The Institute for Figuring has created quite possibly one of the world’s largest community art projects – the Hyperbolic Crochet Coral Reef. Christine and Margaret Wertheim, the project’s founders, describe their creation as follows:
The Hyperbolic Crochet Coral Reef is a woolly celebration of the intersection of higher geometry and feminine handicraft, and a testimony to the disappearing wonders of the marine world.
The project, a 4,000 square foot (and growing) crocheted reef, is a crafted agglomeration of multiple smaller reef structures, such as the Bleached Reef which is made up of paler colors to represent dying and stressed coral provoked by rising water temperatures, and the Toxic Reef, which is knitted from all plastic materials. The Great Barrier Reef, the original inspiration for the project, is the world’s largest reef and stretches for over 133,000 square miles. But the affects of global warming have already caused catastrophic die-off in one-third of the reef’s area, and biologists argue that even one additional degree of change in sea temperature would be enough to cause extensive coral death around the world.

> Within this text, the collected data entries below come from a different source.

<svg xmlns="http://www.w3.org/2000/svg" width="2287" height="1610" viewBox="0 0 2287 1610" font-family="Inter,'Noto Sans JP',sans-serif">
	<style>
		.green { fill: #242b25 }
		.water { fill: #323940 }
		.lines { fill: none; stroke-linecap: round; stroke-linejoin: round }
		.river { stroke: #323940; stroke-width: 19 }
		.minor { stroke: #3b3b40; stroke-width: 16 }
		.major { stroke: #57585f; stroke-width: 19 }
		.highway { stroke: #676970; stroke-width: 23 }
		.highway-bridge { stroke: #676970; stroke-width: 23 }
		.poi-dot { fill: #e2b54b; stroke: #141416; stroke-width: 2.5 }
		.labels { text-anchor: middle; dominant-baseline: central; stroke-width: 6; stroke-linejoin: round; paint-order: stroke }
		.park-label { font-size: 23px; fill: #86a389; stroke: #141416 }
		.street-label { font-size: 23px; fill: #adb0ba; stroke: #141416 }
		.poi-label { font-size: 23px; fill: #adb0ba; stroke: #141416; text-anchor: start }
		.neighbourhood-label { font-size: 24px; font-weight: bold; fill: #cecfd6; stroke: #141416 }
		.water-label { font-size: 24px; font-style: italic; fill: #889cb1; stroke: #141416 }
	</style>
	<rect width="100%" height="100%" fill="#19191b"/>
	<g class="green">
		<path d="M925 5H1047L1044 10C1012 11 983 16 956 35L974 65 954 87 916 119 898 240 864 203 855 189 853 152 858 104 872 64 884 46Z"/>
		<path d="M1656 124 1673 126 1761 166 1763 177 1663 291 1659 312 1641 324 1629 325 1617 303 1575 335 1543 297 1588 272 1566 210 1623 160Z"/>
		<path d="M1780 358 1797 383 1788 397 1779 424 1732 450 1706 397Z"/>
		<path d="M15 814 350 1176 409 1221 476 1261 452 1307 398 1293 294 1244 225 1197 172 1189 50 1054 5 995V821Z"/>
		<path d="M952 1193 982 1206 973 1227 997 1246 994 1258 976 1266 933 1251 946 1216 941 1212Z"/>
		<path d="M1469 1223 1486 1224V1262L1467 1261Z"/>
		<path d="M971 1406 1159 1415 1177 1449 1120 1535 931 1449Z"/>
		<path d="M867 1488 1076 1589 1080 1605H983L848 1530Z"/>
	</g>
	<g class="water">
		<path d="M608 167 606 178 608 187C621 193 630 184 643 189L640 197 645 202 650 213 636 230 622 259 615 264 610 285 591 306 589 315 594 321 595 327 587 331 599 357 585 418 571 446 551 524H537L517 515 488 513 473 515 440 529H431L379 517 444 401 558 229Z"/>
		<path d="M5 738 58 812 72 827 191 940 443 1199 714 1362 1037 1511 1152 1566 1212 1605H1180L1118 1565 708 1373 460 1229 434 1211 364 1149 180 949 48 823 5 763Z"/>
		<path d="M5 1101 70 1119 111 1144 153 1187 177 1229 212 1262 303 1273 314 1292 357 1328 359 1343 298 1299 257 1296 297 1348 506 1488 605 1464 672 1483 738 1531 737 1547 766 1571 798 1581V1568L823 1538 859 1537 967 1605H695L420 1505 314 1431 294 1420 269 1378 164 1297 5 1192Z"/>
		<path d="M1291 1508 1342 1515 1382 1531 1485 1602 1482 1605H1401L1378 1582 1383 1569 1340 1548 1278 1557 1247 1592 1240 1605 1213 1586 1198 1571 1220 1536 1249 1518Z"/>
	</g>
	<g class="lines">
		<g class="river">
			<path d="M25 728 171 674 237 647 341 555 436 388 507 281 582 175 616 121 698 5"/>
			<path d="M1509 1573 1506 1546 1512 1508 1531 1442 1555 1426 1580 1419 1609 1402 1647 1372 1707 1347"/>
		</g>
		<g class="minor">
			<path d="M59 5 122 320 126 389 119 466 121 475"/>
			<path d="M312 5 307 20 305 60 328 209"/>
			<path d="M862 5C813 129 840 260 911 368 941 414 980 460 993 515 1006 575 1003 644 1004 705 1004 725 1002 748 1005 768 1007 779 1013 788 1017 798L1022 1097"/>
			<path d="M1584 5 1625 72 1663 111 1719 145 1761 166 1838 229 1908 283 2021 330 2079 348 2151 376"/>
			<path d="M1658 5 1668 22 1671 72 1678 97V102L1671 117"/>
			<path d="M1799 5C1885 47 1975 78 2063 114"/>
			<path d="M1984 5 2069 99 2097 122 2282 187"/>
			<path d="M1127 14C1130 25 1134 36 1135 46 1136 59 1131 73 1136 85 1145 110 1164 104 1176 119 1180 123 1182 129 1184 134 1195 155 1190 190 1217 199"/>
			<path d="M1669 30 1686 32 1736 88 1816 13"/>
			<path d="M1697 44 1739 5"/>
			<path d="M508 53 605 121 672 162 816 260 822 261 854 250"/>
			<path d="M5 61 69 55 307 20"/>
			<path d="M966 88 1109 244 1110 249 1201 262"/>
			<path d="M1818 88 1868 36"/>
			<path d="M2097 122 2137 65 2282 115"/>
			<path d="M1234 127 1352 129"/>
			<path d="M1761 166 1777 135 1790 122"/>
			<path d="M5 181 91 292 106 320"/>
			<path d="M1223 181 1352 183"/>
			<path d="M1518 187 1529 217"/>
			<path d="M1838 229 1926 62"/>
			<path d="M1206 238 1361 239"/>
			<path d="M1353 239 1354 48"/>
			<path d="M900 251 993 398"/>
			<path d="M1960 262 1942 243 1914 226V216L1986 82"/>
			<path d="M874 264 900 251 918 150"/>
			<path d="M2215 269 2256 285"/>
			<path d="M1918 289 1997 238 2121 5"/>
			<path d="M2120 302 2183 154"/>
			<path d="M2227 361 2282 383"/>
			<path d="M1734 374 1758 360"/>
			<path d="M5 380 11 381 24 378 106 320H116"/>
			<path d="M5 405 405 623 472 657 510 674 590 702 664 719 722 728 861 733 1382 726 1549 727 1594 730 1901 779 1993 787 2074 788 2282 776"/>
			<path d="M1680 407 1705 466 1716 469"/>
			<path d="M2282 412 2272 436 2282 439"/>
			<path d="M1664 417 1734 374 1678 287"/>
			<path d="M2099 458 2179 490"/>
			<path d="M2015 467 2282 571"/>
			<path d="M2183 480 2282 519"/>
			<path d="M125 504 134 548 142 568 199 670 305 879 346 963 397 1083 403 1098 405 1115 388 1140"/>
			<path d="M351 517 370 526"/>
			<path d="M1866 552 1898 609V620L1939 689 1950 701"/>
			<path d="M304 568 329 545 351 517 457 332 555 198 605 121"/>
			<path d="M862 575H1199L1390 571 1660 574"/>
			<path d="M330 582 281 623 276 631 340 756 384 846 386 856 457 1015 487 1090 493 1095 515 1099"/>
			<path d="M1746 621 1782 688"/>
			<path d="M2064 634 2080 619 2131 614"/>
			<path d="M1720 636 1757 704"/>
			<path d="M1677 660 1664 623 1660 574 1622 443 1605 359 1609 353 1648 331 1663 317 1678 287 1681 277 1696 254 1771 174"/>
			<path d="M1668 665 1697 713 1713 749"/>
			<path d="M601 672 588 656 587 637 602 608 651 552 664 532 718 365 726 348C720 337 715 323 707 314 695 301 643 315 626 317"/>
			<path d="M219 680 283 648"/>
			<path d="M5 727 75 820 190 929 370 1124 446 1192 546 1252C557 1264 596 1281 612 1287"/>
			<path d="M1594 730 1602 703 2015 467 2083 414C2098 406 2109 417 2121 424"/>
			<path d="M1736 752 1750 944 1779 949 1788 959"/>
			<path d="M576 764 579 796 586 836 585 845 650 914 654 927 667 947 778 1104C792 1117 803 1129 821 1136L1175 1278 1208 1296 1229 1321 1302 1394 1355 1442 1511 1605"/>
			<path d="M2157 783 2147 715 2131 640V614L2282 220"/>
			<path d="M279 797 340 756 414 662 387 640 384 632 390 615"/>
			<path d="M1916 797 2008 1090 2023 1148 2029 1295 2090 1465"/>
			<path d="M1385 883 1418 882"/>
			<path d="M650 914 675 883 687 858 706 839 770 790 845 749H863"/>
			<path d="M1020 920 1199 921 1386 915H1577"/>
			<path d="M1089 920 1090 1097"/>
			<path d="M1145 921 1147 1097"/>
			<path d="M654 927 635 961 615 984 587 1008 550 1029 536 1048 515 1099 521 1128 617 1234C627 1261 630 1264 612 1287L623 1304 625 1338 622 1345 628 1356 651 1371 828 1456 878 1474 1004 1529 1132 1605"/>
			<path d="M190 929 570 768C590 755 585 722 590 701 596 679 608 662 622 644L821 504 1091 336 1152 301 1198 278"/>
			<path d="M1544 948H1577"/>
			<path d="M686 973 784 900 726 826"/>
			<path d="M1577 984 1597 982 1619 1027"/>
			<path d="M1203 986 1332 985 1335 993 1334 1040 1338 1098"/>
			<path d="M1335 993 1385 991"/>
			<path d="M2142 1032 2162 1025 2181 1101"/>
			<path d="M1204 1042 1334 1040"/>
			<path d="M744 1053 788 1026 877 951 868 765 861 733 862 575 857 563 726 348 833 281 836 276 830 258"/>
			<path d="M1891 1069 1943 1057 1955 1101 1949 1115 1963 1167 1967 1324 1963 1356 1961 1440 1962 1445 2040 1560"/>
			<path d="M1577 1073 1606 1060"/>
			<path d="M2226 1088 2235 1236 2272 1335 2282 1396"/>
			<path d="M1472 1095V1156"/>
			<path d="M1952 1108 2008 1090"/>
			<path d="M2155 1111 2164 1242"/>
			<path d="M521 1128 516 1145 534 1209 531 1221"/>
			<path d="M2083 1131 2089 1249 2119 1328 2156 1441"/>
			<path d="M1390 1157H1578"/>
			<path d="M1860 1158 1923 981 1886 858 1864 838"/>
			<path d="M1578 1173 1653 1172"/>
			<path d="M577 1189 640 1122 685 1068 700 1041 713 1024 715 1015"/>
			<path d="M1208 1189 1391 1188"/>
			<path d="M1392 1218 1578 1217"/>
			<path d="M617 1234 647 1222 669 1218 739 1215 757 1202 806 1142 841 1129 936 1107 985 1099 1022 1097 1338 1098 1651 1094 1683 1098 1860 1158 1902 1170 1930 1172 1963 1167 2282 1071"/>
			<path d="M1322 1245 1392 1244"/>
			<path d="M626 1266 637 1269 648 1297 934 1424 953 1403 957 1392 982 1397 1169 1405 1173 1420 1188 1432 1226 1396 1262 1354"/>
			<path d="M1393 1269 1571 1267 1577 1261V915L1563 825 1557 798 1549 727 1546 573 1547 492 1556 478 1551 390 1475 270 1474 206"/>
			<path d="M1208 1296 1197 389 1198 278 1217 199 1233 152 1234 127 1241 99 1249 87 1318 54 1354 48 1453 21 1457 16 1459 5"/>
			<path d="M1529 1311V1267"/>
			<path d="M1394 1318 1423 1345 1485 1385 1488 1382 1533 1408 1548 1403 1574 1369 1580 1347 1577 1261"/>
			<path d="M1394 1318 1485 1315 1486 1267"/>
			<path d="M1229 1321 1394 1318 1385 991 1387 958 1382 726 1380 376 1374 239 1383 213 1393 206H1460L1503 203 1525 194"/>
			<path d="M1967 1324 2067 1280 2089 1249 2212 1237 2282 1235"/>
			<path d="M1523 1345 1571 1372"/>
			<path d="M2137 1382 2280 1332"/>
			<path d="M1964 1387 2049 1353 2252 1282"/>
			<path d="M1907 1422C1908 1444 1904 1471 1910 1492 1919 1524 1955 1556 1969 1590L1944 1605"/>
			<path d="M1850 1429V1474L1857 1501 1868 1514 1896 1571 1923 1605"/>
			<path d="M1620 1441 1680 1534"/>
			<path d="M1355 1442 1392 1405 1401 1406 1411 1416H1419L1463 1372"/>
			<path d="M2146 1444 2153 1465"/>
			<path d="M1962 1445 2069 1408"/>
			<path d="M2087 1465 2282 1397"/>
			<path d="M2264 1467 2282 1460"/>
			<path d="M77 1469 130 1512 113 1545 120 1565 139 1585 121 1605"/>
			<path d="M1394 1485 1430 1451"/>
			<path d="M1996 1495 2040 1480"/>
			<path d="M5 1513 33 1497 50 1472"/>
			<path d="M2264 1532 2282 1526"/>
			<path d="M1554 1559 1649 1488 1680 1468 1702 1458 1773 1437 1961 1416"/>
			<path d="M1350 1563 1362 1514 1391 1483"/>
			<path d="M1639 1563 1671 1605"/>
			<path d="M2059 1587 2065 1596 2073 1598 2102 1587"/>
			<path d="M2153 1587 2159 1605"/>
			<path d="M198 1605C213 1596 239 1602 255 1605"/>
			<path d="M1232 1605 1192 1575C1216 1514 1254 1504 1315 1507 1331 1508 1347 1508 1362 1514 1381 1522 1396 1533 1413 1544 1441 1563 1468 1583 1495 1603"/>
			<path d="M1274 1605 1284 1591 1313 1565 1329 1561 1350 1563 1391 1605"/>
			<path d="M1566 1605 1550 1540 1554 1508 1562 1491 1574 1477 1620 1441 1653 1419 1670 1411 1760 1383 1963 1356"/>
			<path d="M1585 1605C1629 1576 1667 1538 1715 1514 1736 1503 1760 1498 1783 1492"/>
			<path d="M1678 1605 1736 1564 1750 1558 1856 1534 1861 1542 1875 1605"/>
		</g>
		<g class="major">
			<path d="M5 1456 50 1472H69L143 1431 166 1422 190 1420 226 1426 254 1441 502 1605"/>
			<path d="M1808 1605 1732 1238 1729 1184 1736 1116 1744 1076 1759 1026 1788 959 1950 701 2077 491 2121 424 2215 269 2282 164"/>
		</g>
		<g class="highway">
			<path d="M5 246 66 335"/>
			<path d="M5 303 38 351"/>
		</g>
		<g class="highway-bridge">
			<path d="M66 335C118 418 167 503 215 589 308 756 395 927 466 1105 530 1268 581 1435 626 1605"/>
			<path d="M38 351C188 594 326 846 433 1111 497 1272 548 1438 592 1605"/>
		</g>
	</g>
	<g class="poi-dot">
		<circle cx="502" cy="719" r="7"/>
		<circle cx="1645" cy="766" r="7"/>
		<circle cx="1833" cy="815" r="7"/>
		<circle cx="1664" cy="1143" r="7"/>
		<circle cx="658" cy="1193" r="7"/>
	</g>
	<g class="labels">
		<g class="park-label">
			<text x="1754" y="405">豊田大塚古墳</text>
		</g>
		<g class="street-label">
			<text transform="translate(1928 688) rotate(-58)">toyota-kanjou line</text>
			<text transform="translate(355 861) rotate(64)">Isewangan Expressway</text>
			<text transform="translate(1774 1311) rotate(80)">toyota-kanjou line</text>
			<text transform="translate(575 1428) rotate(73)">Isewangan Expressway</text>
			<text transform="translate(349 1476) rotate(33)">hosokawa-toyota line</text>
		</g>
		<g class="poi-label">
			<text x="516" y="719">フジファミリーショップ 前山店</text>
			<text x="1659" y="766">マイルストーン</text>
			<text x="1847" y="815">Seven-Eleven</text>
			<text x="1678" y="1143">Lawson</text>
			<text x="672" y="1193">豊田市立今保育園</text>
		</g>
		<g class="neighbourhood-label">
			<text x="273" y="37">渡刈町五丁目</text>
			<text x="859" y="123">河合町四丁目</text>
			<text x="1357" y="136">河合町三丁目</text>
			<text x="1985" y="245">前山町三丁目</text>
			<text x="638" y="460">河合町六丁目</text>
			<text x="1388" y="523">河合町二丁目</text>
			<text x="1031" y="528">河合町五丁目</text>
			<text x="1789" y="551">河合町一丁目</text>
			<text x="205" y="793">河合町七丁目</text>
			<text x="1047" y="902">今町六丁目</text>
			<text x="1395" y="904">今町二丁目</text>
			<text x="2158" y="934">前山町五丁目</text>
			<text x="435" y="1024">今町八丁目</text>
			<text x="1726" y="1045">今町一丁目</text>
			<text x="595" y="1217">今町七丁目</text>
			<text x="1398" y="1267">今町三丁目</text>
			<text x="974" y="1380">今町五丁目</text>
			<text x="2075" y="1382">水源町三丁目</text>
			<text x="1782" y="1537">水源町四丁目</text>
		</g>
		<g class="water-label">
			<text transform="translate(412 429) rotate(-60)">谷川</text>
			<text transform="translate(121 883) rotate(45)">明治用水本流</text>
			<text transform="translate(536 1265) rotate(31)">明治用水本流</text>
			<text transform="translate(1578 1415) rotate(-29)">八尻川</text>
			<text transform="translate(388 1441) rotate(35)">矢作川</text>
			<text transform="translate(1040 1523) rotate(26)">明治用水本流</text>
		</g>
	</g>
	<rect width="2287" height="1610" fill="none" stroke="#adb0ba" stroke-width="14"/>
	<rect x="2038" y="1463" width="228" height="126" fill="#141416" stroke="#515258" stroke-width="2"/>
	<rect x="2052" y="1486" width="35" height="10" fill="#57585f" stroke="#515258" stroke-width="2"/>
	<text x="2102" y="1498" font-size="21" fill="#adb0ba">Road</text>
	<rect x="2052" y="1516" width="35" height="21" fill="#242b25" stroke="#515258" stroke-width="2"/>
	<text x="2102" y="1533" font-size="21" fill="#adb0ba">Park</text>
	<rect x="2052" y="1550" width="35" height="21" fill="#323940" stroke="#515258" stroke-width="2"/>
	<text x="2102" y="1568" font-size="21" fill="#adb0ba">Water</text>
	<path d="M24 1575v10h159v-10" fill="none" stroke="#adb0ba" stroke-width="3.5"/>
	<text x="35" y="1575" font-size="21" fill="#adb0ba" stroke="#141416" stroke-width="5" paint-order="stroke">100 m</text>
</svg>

The Hyperbolic Coral Reef not only comments on the state of coral reefs today and the impact that climate change has on their survival, but also explores the mathematics behind both crochet and natural forms. ‘Hyperbolic crochet’ was discovered in 1997 by Dr. Daina Taimina of Cornell as a way of physically exploring complex fractals in mathematics. As with many other forms of science, these fractals are also mirrored in nature, such as in coral, sponges, and kelp. The Wertheim sisters used this confluence of craft, science, and social awareness to then create the process for their project:
The basic process for making these forms is a simple pattern or algorithm, which on its own produces a mathematically pure shape, but by varying or mutating this algorithm, endless variations and permutations of shape and form can be produced. The Crochet Reef project thus becomes an on-going evolutionary experiment in which the worldwide community of Reefers brings into being an ever-evolving crochet ‘tree of life.’
The project has engaged over 4,000 individual knitters to create both the main ‘mother’ reef that has been featured in traveling exhibitions since 2007, and satellite reefs that have been started in different communities around the world. Beginning June 7th, the Reef will be on exhibit at the Art Center College of Design in Pasadena, California.